Pierre Coffin, ‘Minions & Monsters’ Director: The way I Do The Minion Voices Is Simple And Complicated At The Same Time (EXCLUSIVE)

When “Despicable Me” first hit theaters in 2010, the world was introduced to Gru, a supervillain with a plot to steal the moon. But while audiences came for the high-stakes villainy, they completely fell in love with a tiny, yellow, denim-clad army: the Minions.

Fast forward to today, and the franchise is shifting gears with the highly anticipated “Minions & Monsters”, releasing this week. While the mainline “Despicable Me” films are grounded in Gru’s human family dynamics and tech-savvy heists, “Minions & Monsters” dives headfirst into pure, chaotic fantasy, pitting the beloved sidekicks against a wild new realm of mythical creatures.

At the helm of this new adventure is Pierre Coffin, the franchise veteran who has directed multiple “Despicable Me” and “Minions” films and has voiced the iconic yellow creatures since their debut.
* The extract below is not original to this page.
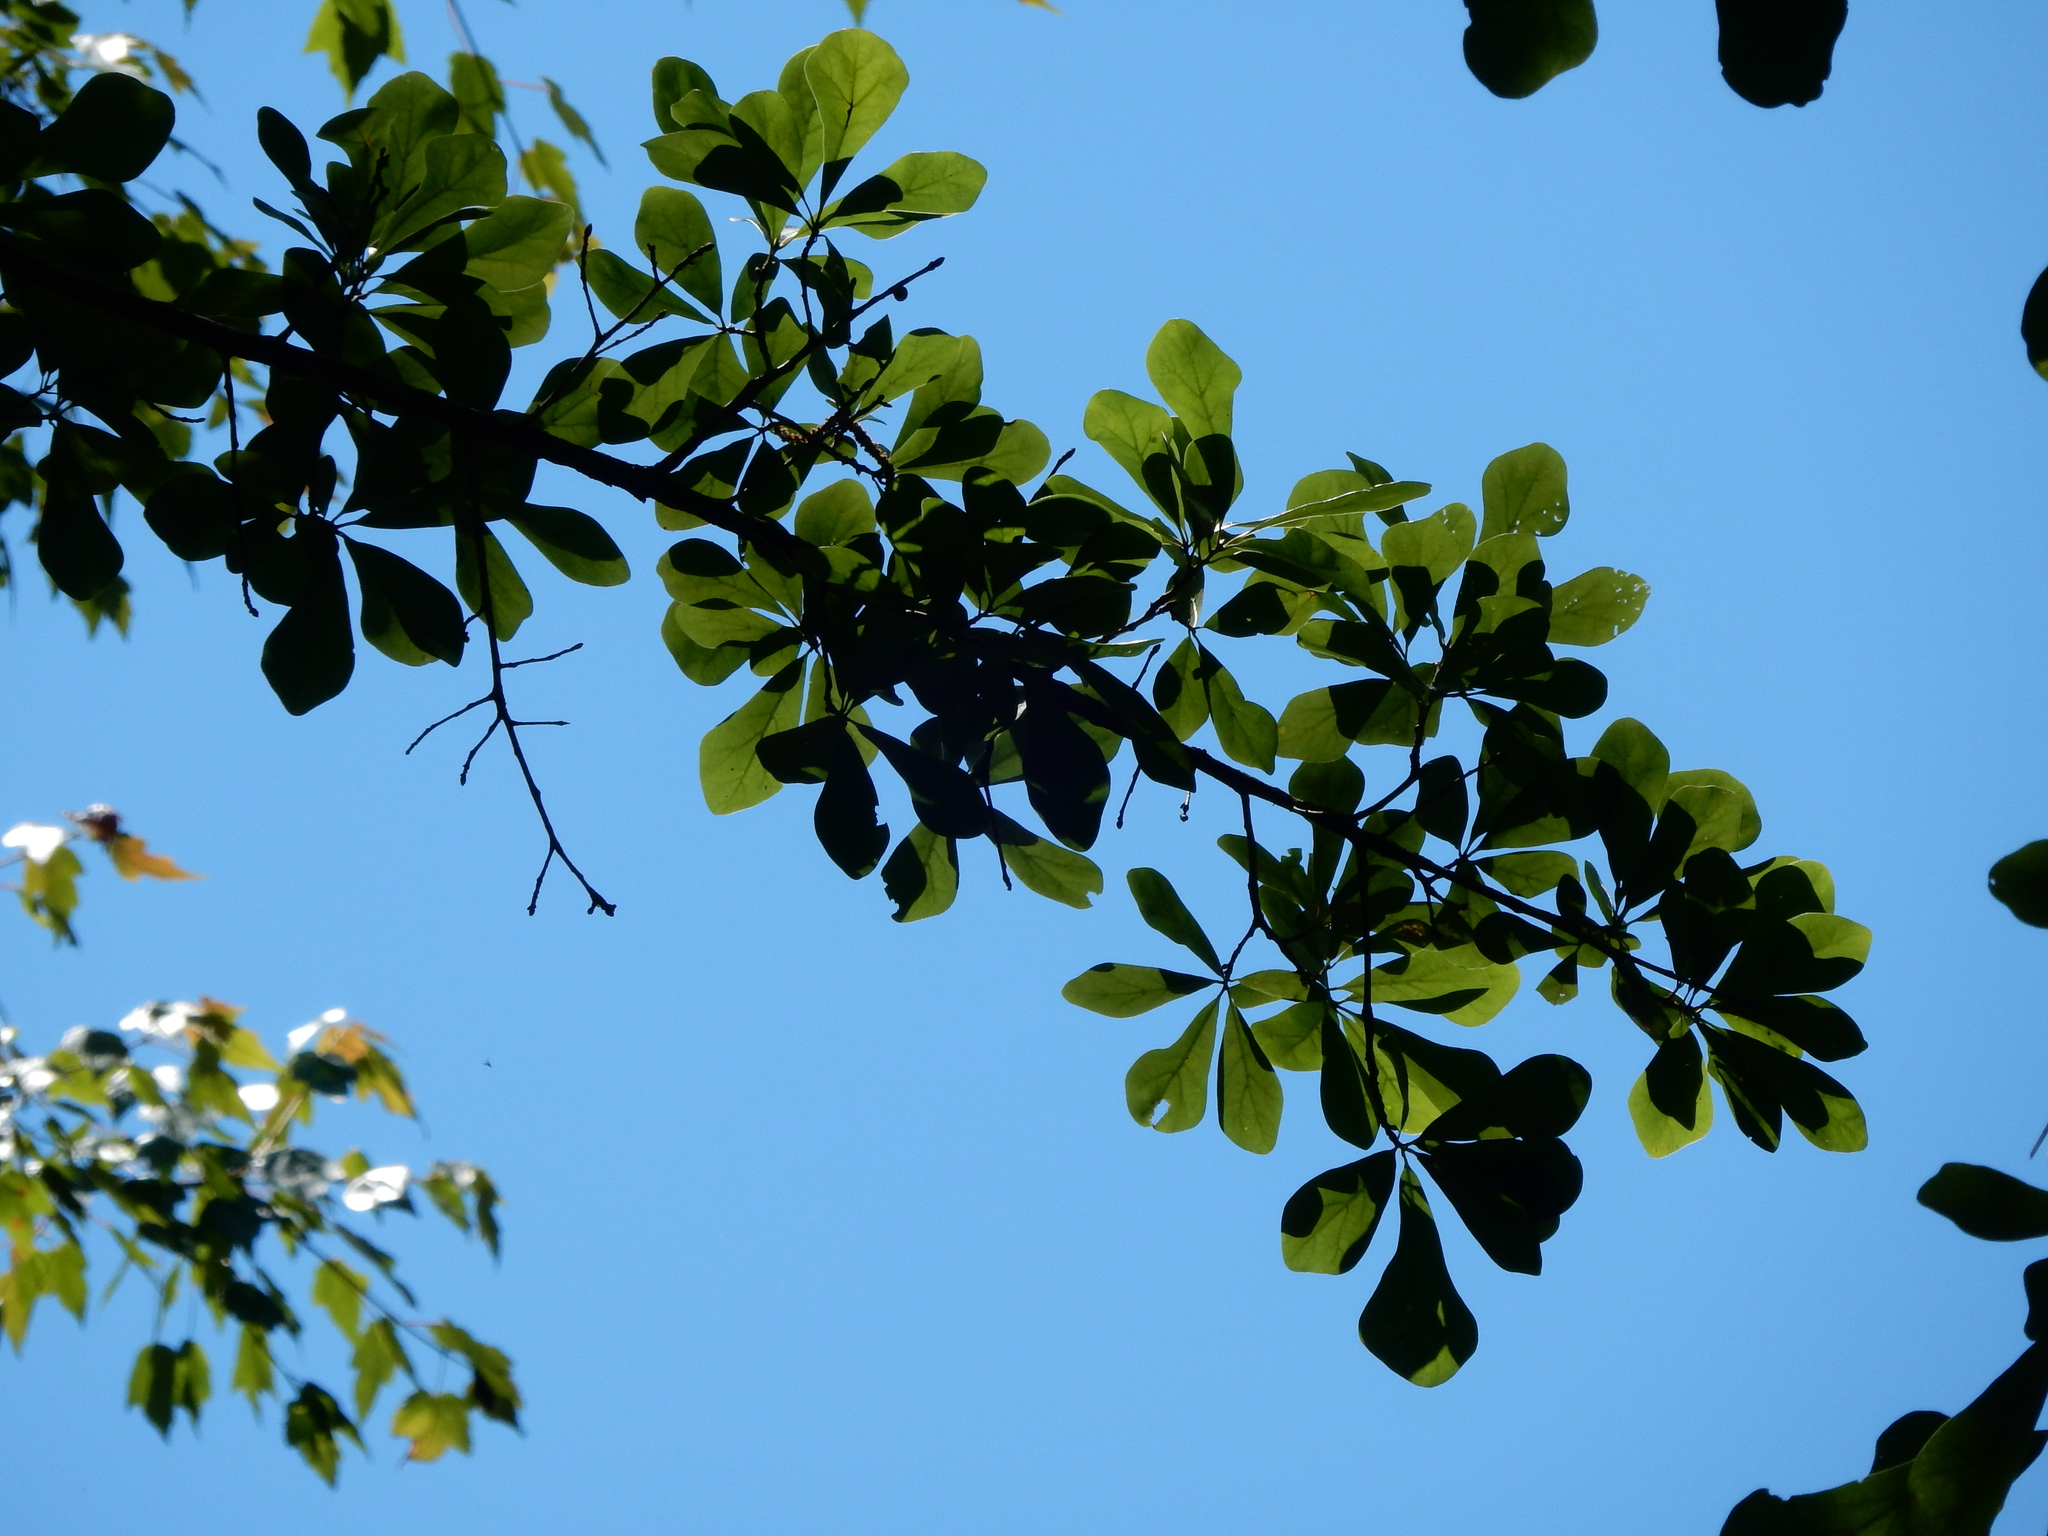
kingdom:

Once again, the movie relies entirely on the Minions' uncanny ability to carry a film without speaking a single word of a real language. Instead, they speak "Minionese."fr

So, how exactly do you invent a dialect that is total nonsense yet universally understood? The secret recipe is a mix of happy accidents, vocal pitching, and a deep understanding of human emotion.

You might assume a massive studio like Illumination Entertainment hired a team of high-priced linguists to craft the Minions' unique dialogue. In reality, it all started with Coffin messing around in a recording booth over a decade ago.

“The way I do the Minion voices is simple and complicated at the same time,” Coffin says. “When we began working on the first ‘Despicable Me’, I was not approaching it like a sound engineer or a technician. I started doing the voices myself because we did not yet know exactly what the words should be or how the language should work."

Rather than overthinking the mechanics of a fictional language, Coffin relied heavily on the visual cues provided by the animators to find the soul of the characters.

"I would look at the Minions’ expressions, imagine what they were trying to say, pitch my own voice up and test it against the animation. Over time, that became the Minion voice.”

While “Despicable Me” relies on clever dialogue and a star-studded voice cast to push its narrative forward, the Minions operate on a completely different frequency—a fact that takes center stage in ‘Minions & Monsters’. For Coffin, creating Minionese wasn't about building a strict dictionary; it was about mastering the art of delivery.

“The most important thing is that the audience understands the intention without needing the words to make literal sense,” Coffin says. “The melody of the voice, the rhythm, the body language and the situation all have to work together."

By pulling random words from various global languages—blending snippets of French, English, Spanish, Italian, and, of course, plenty of food words like "baba-nana"—Coffin crafted a dialect that belongs to everyone and no one at the same time.

"I wanted Minionese to feel recognizable without belonging to one country or one language. The words can sound familiar, but they do not need to translate directly. If a Minion is asking a question, telling a joke or saying something with complete confidence, the audience should understand that.”

It turns out you don't need a translator to understand a Minion; you just need to listen to the music of their madness.